═══ Source material

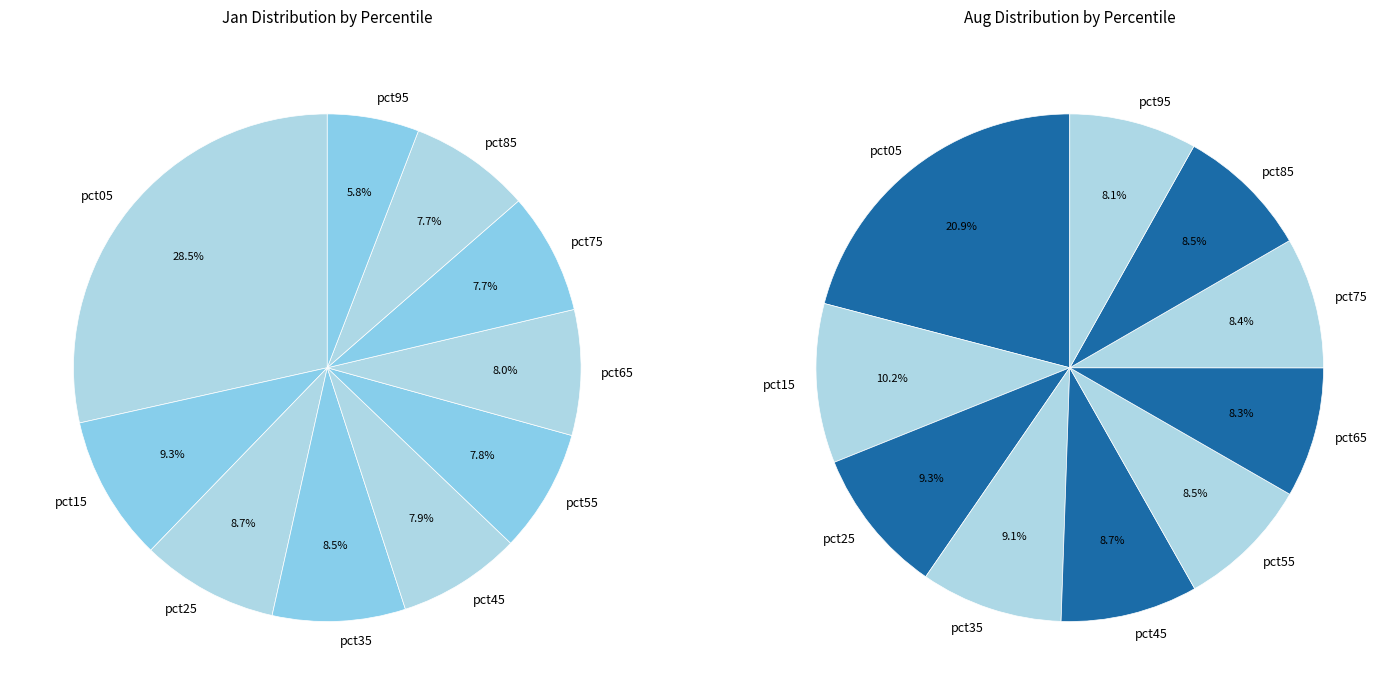

To the nearest percent, what is the average slice percentage?

10%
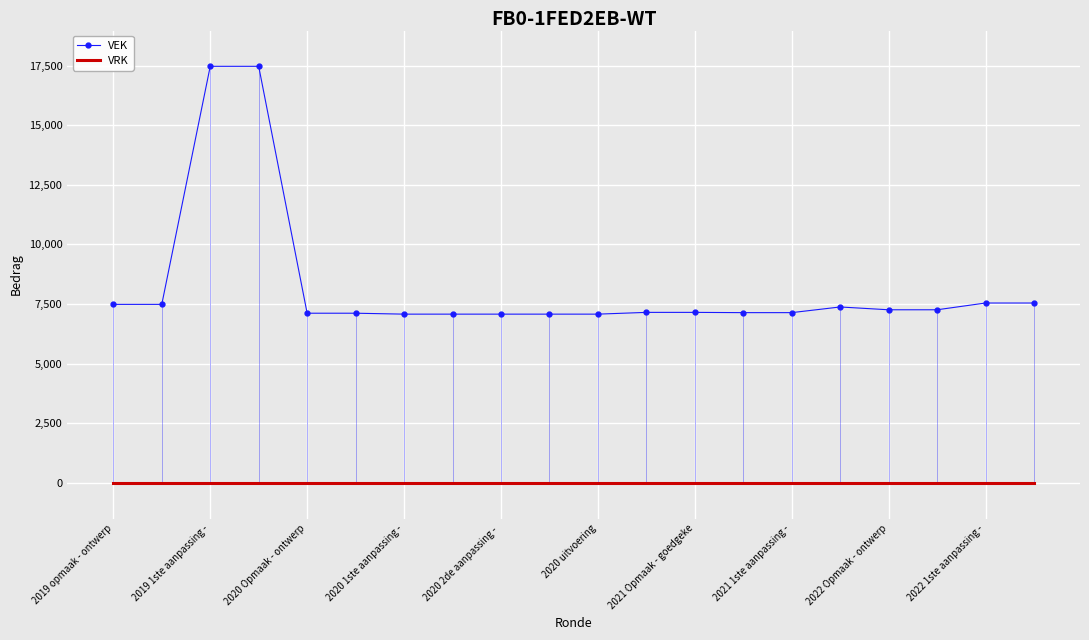

True or false: VRK and VEK intersect in this chart.

False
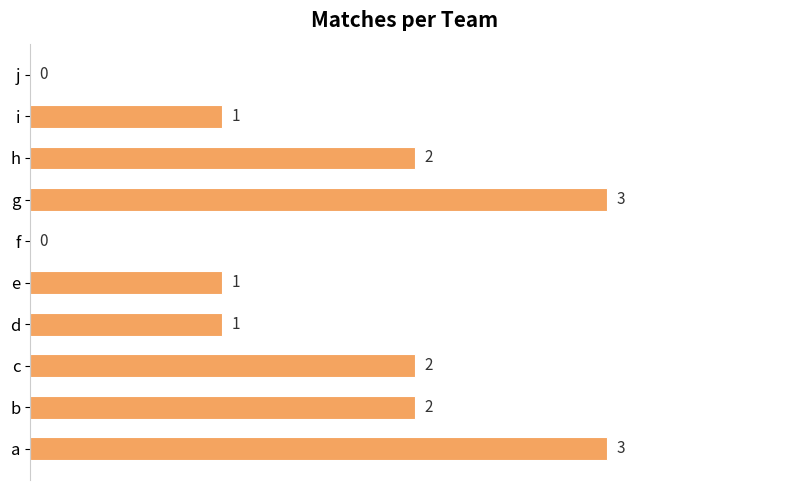

What is the greatest value displayed?

3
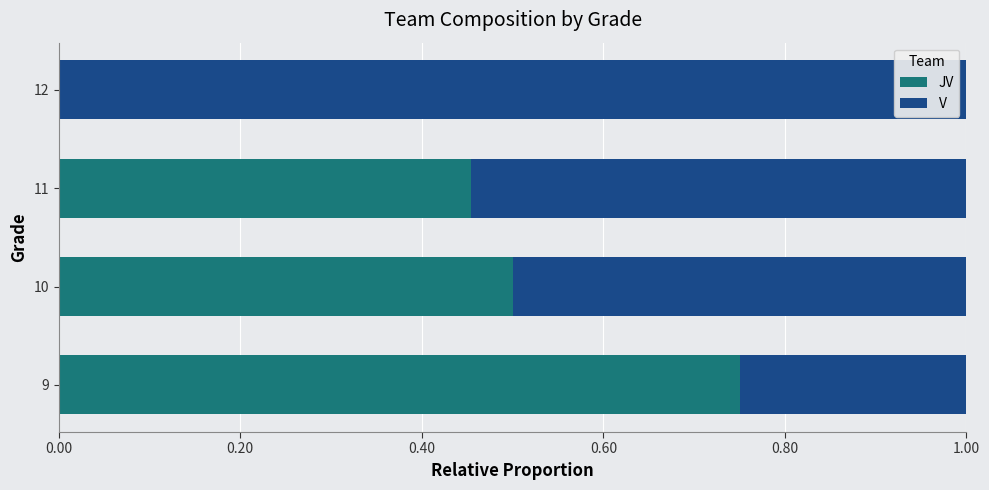

What is the total value across all series at 10?

1.0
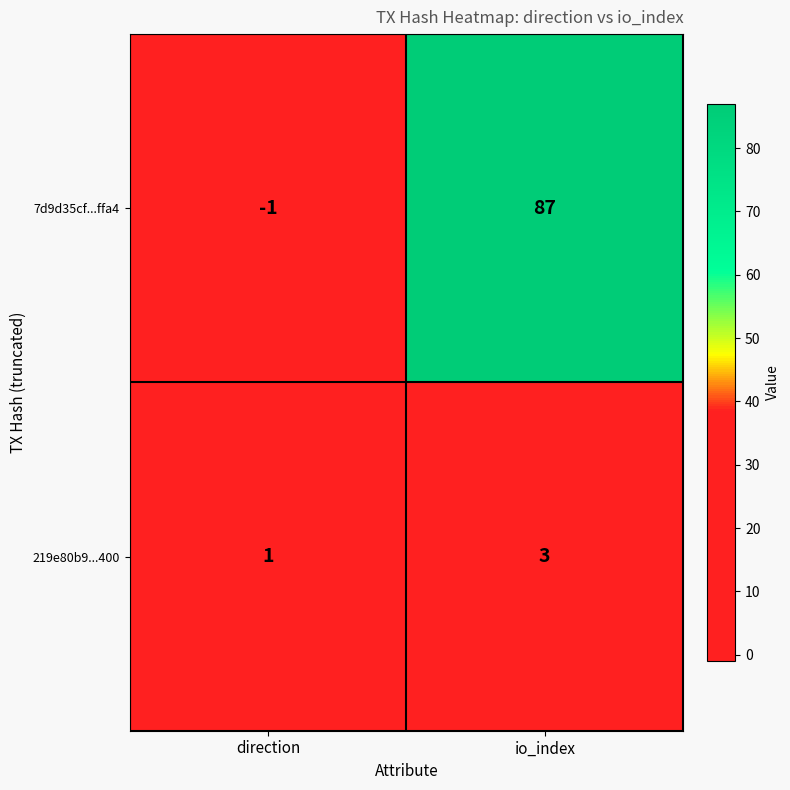

The value of 7d9d35cf...ffa4 at direction is -1. True or false?

True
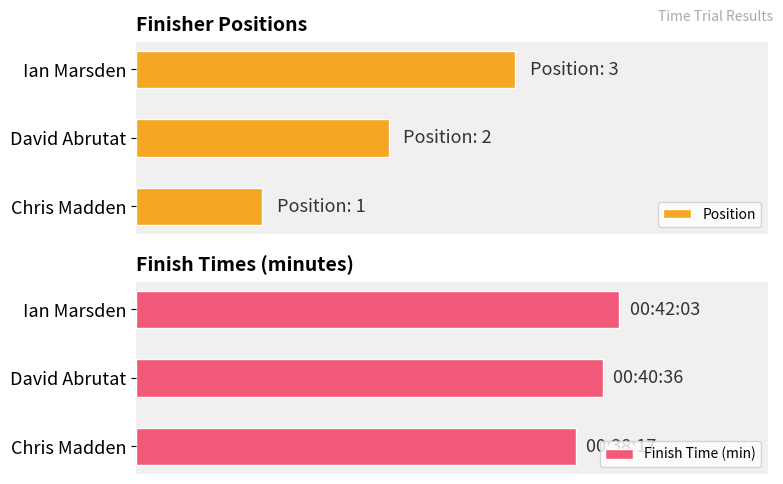

What is the difference between the maximum and minimum values in the Finish Time (min) series?

3.8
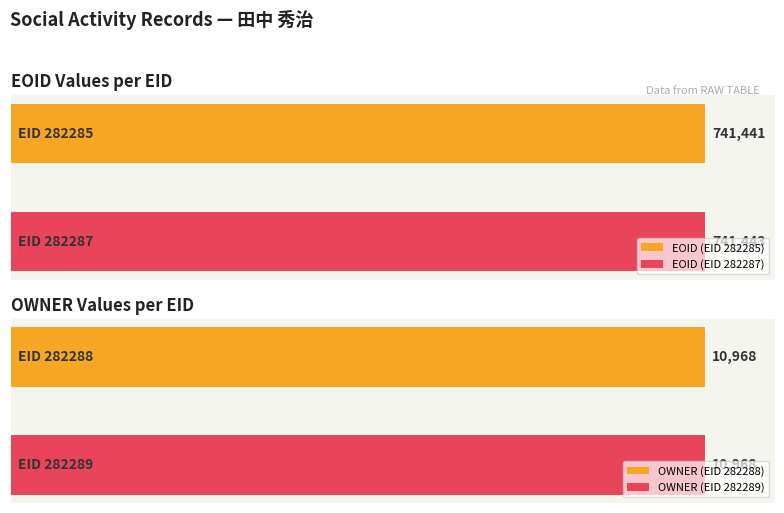

What is the spread (max minus min) of values at 282287?

730475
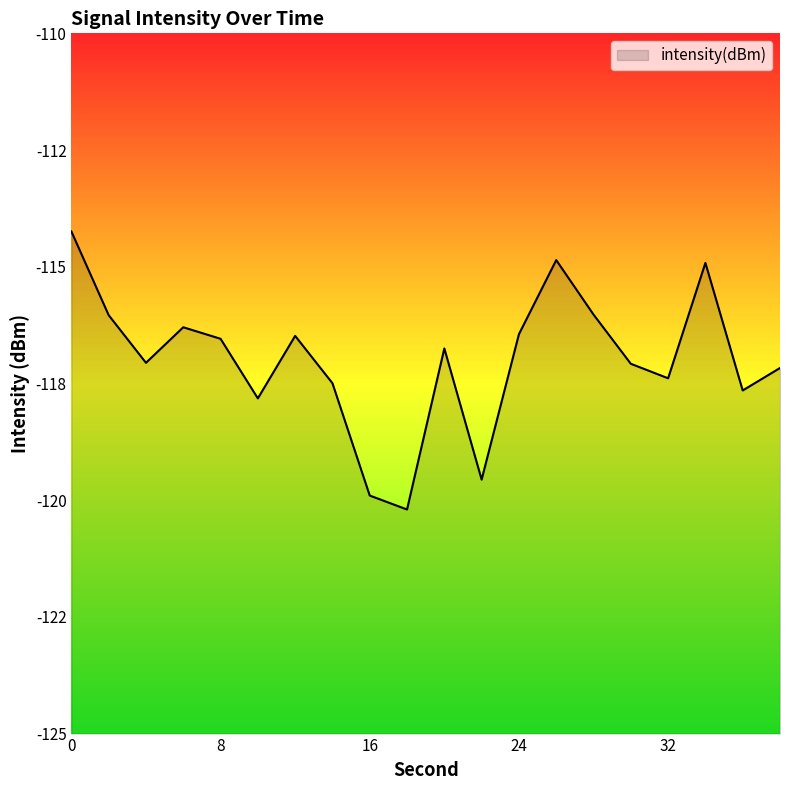

Which label corresponds to the smallest value in the chart?

18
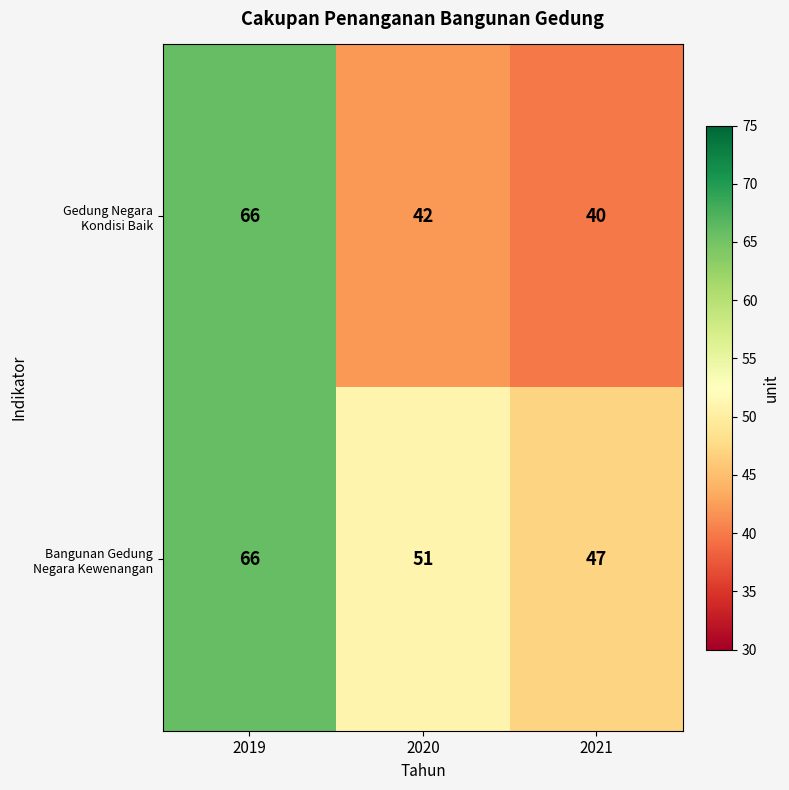

What is the total value across all series at 2021?

87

══════

## Goal of the exercise:
Please swap "total value" for "combined value" everywhere in the lines above and give them again with nothing else changed, leaving out the pictures.

## Reply to the task:
To the nearest percent, what is the average slice percentage?

10%

True or false: VRK and VEK intersect in this chart.

False

What is the greatest value displayed?

3

What is the combined value across all series at 10?

1.0

The value of 7d9d35cf...ffa4 at direction is -1. True or false?

True

What is the difference between the maximum and minimum values in the Finish Time (min) series?

3.8

What is the spread (max minus min) of values at 282287?

730475

Which label corresponds to the smallest value in the chart?

18

What is the combined value across all series at 2021?

87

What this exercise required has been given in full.